CHAMPAIGN, Ill. — University of Illinois engineers built a 3-D printer that offers a sweet solution to making detailed structures that commercial 3-D printers can’t: Rather than a layer-upon-layer solid shell, it produces a delicate network of thin ribbons of hardened isomalt, the type of sugar alcohol used to make throat lozenges.
The water-soluble, biodegradable glassy sugar structures have multiple applications in biomedical engineering, cancer research and device manufacturing.
“This is a great way to create shapes around which we can pattern soft materials or grow cells and tissue, then the scaffold dissolves away,” said Rohit Bhargava, a professor of bioengineering and director of the Cancer Center at Illinois. “For example, one possible application is to grow tissue or study tumors in the lab. Cell cultures are usually done on flat dishes. That gives us some characteristics of the cells, but it’s not a very dynamic way to look at how a system actually functions in the body. In the body, there are well-defined shapes, and shape and function are very closely related.”
In a paper published in the journal Additive Manufacturing, the research group described the materials and mechanics of free-form isomalt printing. Free-form means that as the nozzle moves through space, the melted material hardens, leaving a sturdy structure behind – like drawing in midair.

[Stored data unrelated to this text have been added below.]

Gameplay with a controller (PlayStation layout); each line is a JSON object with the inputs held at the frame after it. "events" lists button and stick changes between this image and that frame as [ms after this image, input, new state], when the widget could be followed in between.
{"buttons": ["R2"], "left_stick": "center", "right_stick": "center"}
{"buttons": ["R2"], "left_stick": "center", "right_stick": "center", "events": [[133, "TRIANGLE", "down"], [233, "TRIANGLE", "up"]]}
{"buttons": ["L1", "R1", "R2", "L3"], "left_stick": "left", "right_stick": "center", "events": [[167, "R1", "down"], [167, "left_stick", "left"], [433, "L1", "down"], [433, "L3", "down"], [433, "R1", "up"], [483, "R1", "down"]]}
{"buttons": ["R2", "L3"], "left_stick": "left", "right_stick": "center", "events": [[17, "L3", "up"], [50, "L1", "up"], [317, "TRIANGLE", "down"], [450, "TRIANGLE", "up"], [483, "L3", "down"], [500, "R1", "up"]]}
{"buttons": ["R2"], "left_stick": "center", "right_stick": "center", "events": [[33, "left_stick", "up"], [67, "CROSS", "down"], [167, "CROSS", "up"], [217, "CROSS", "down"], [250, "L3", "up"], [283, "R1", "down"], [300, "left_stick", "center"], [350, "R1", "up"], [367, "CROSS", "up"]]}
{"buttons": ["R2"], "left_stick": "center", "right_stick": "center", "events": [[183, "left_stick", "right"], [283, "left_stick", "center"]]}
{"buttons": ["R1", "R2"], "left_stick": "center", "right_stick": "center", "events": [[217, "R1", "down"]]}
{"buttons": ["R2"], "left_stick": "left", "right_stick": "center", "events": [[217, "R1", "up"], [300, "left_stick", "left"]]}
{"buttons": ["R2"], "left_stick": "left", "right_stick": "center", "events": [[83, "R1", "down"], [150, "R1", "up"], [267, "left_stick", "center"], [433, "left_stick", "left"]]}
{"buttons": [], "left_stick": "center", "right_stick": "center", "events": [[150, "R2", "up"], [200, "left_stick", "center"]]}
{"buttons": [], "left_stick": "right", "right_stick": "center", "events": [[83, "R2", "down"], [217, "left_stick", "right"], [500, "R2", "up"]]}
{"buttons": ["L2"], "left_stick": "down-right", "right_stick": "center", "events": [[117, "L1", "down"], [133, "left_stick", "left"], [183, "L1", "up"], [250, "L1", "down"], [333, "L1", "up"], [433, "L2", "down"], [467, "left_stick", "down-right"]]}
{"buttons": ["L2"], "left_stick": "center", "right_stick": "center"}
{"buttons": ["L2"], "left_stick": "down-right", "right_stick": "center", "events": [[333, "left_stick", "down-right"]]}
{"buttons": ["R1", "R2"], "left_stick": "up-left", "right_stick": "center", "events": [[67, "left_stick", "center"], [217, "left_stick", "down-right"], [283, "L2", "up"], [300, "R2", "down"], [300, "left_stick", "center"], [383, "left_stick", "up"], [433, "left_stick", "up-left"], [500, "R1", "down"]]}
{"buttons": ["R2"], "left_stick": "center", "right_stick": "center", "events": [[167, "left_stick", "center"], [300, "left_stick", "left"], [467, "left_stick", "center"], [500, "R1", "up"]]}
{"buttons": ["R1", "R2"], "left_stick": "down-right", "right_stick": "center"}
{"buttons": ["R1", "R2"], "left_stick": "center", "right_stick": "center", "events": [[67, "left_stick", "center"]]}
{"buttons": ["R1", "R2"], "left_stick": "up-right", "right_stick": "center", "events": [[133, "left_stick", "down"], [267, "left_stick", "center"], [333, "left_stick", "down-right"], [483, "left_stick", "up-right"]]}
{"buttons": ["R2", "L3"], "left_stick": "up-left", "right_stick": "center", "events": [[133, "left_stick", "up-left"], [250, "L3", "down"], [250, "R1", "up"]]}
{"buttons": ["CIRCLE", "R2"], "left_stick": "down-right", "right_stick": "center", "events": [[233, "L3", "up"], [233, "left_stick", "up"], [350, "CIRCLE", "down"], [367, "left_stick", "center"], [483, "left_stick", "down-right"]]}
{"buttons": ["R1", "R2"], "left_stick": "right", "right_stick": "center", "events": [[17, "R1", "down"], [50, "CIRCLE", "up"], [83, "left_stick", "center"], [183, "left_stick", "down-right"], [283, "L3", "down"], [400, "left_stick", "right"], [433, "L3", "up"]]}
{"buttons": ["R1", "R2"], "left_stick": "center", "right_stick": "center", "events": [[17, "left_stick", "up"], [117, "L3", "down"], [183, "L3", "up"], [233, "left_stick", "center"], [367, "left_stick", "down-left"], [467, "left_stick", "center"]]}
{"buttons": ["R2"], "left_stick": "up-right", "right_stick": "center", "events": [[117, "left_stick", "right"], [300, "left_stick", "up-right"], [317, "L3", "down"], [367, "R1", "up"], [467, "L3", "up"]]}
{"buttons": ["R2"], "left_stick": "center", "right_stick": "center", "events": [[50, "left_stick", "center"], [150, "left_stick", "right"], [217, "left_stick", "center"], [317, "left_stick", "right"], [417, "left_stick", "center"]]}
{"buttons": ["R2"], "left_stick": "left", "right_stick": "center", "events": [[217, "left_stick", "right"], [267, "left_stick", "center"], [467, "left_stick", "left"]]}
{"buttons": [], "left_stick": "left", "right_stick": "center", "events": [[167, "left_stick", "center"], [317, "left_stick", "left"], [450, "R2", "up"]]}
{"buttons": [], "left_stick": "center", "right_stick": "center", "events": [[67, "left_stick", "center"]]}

Other types of sugar printing have been previously explored, but have problems with the sugar burning or crystallizing, said Matthew Gelber, the first author of the paper who recently graduated from Bhargava’s group with a Ph.D.
The Illinois team found that the sugar alcohol isomalt could work for printing applications and is less prone to burning or crystallization. Then they had to build a printer that would have the right combination of mechanical details to print stable isomalt structures – the right temperature, pressure to extrude it from the nozzle, diameter of the nozzle, and speed to move it so it prints smoothly but then hardens into a stable structure.
See a video of a bridge model being printed.
“After the materials and the mechanics, the third component was computer science,” Gelber said. “You have a design of a thing you want to make; how do you tell the printer to make it? How do you figure out the sequence to print all these intersecting filaments so it doesn’t collapse?”
The Illinois researchers partnered with Greg Hurst at Wolfram Research in Champaign to create an algorithm to design scaffolds and map out printing pathways.
One advantage such free-form structures hold is their ability to make thin tubes with circular cross-sections, something not possible with conventional polymer 3-D printing, Bhargava said. When the sugar dissolves, it leaves a series of connected cylindrical tubes and tunnels that can be used like blood vessels to transport nutrients in tissue or to create channels in microfluidic devices.
Another advantage is the ability to precisely control the mechanical properties of each part of the structure by making slight changes in the printer parameters.
“For example, we printed a bunny. We could, in principle, change the mechanical properties of the tail of the bunny to be different from the back of the bunny, and yet be different from the ears,” Bhargava said. “This is very important biologically. In layer-by-layer printing, you have the same material and you’re depositing the same amount, so it’s very difficult to adjust the mechanical properties.”
Bhargava’s group is already using the scaffolds in a variety of microfluidic devices and cell cultures, and it is working to develop coating for the scaffolds to control how quickly they dissolve. The Additive Manufacturing paper is part of a series of publications based on Gelber’s thesis work that details how to build the printer and the planning algorithms necessary to operate it, as the researchers hope that others can use their models to build printers and explore various applications for isomalt structures.
“This printer is an example of engineering that has long-term implications for biological research,” Bhargava said. “This is fundamental engineering coming together with materials science and computer science to make a useful device for biomedical applications.”
The Beckman Institute for Advanced Science and Technology supported this work through its seed grant program. Bhargava also is affiliated with the Beckman Institute, the Carle Illinois College of Medicine and the departments of electrical and computer engineering, mechanical science and engineering, and chemistry at the U. of I.